I'm using the latest RLlib to train a PPO agent on a custom environment. My agent converged to a mean reward of almost 60:

But when loading and testing the trained agent on the same environment with the same seed, the episode reward is much worse (negative!)!
I seed the environment after every reset such that each training episode should be the same, except for the agent's decisions.
I load the agent with
self.agent = PPOTrainer(config=self.config, env=self.env_class)
self.agent.restore(checkpoint_path)
For testing, I basically use a simple loop calling compute_action() as described in the docs.
I tried setting config['explore'] = False during testing, but that lead to even worse results.
Any idea what could be the issue?
My action space is gym.spaces.Discrete(x). I noticed that it works fine for x=3 or 4, ie, the train and test rewards are similar.
But for a larger scenario with x=8, I get the behavior described above that training reward is much higher than testing reward. How's that possible?
Are observations or actions processed differently when calling compute_action() compared to normal training?
Hey @stefanbschneider . Would you be able to share your env here so we can debug this?

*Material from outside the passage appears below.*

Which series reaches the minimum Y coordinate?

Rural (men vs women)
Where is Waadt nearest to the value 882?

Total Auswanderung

We have had similar problems reported to us from other users, but can't seem to identify the cause of this. Recently added a test for this for Pendulum.
Also, quick question: Are you setting:
config:
evaluation_config:
explore: False
?
Sorry, I can't publicly disclose my environment at this point.

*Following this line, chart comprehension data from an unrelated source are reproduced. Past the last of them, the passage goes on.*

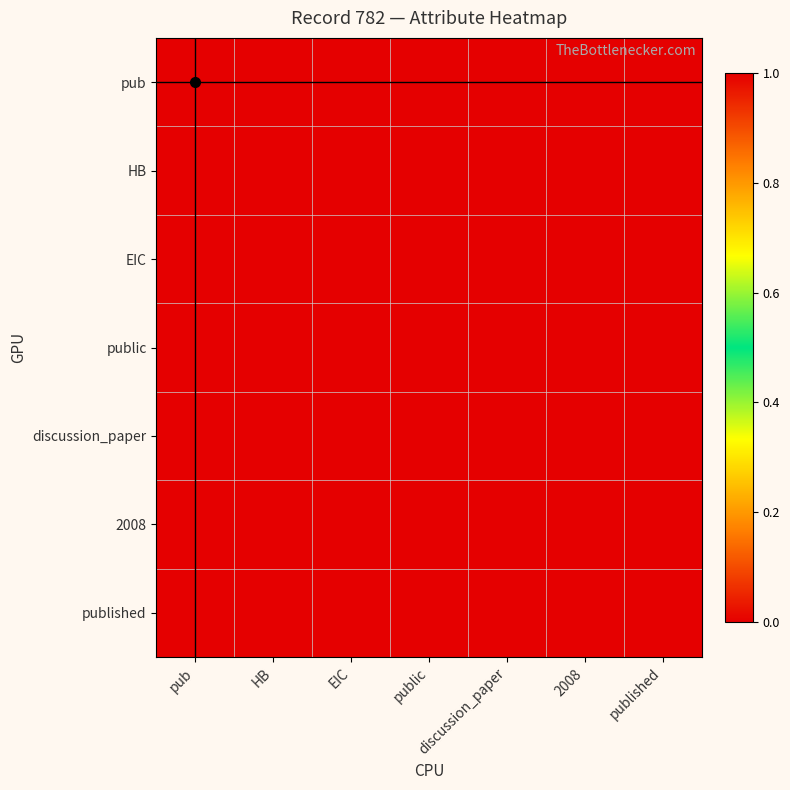

Which category has the highest value across all series?

pub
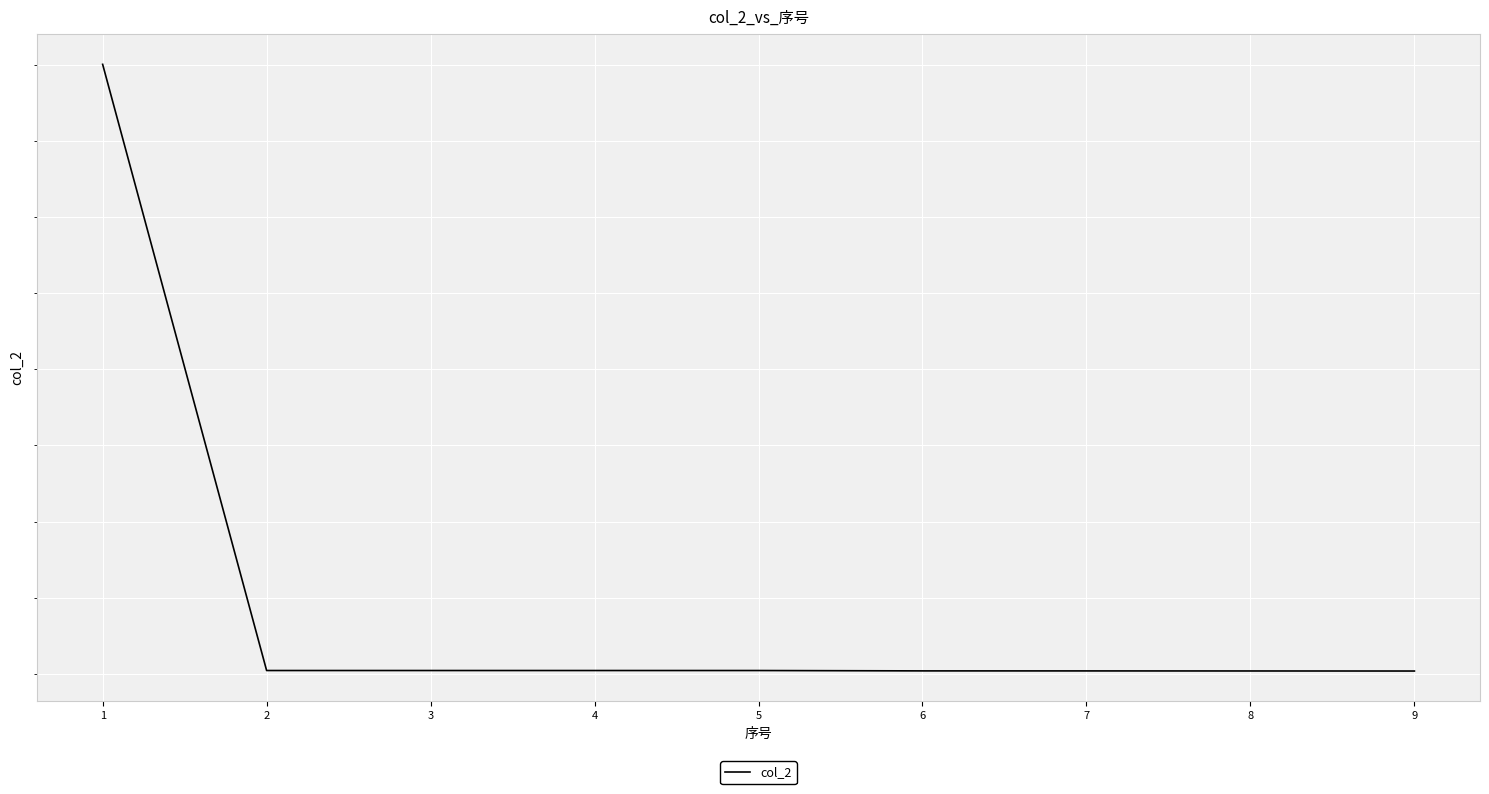

What is the smallest value displayed?

2202040181000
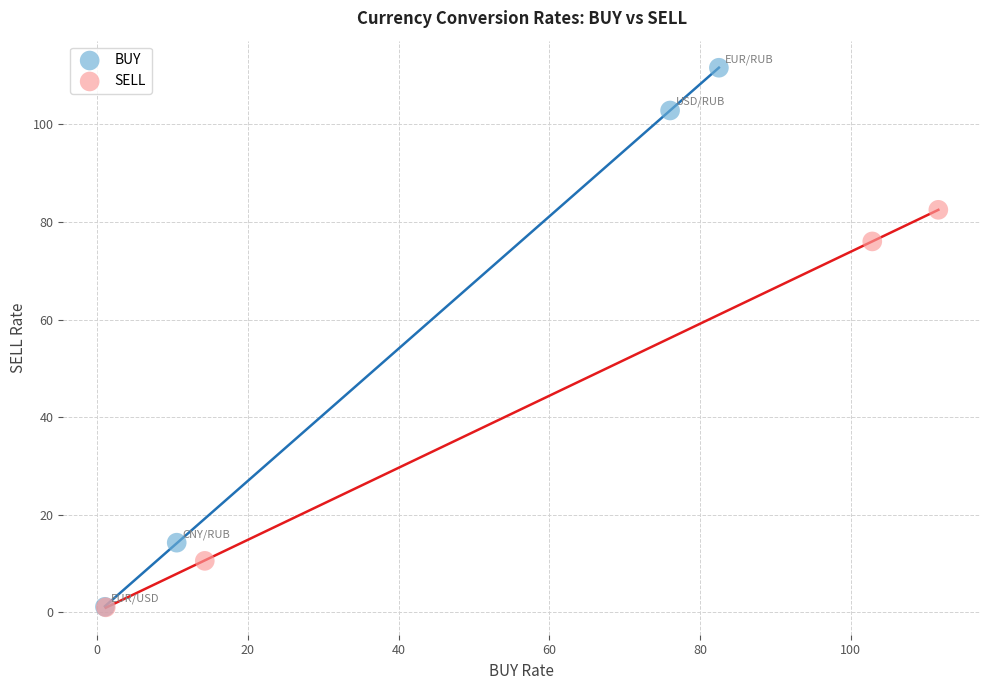

Which series reaches the maximum Y coordinate?

BUY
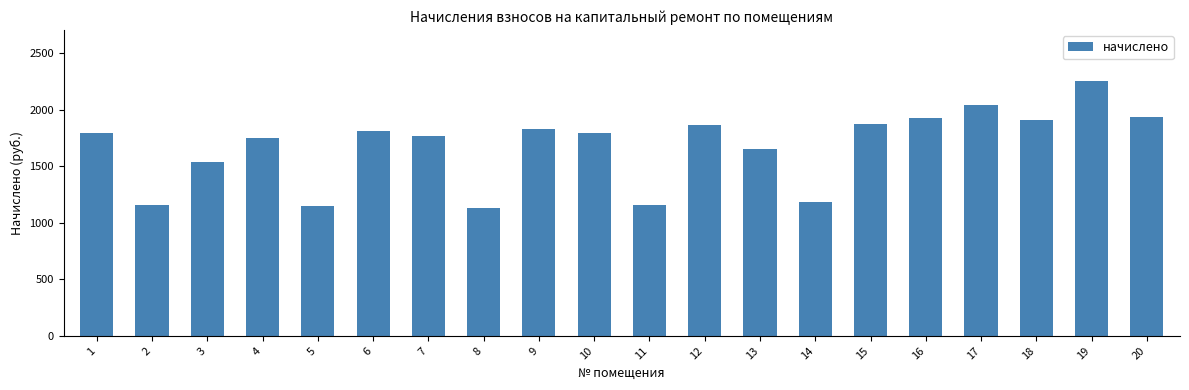

Read the value at 3.

1541.2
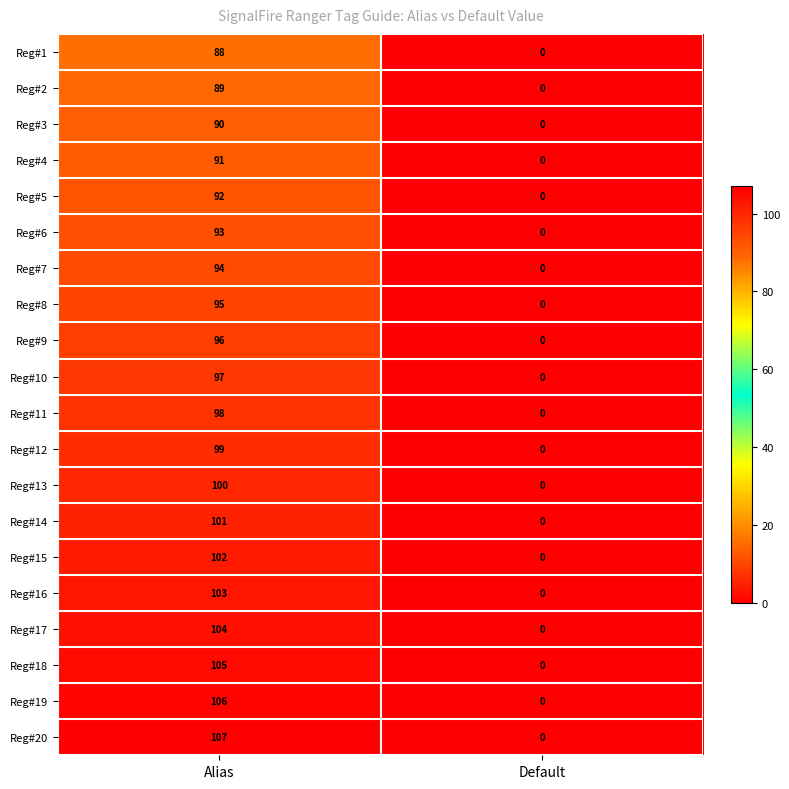

The value of Reg#19 at Alias is 51. True or false?

False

I use PPO's default config and didn't touch config['evaluation_config']; I think it's currently an empty dict. config['explore']=True during training.
I digged deeper and found the cause of the problem.
To ensure that each episode is the same, I seeded the environment in every reset:
def reset(self):
random.seed(self.my_seed)
# other reset stuff
This ensured that all episodes during training where the same and all episodes during testing were the same.
However, I found that the training episodes were still different from the testing episodes.
I think the reason is that RLlib uses random during training. So even though, the same random numbers are generated in each episode by the global random RNG, different parts of these random numbers are used by the env since some are used by RLlib during training, but not during testing.
To resolve the issue, I now use a separate RNG instance in my environment that doesn't share state/random numbers with the global random generator, which is apparently used by RLlib too:
class MyEnv(gym.Env):
def __init__(self, env_config):
super().__init__()
self.my_seed = env_config['seed']
self.rng = random.Random(self.my_seed)
# ...
def reset(self):
self.rng.seed(self.my_seed)
# ....
With this, I now get the exact same env behavior in both training and testing episodes. Consequently the rewards are also similar.
Btw: This problem didn't occur when always training and testing on random episodes. And also not on small problem instances. My guess is that training on random episodes or on small problem instances, the agent still observes similar situations during training and testing and can generalize fairly well.
Only for large problem instances with fixed seed in every episode, the fixed training episode/scenario may be very different from the fixed testing episode such that the agent behaves poorly during testing.
For me, that solves the issue. I hope, this also helps others.
Awesome! Thanks @stefanbschneider for describing the solution for this. This was really helpful.
Btw, @stefanbschneider are you already on our slack channel?
https://docs.google.com/forms/d/e/1FAIpQLSfAcoiLCHOguOm8e7Jnn-JJdZaCxPGjgVCvFijHB5PLaQLeig/viewform
@sven1977 Yes, thanks, I joined a few weeks ago. But haven't checked in for a while.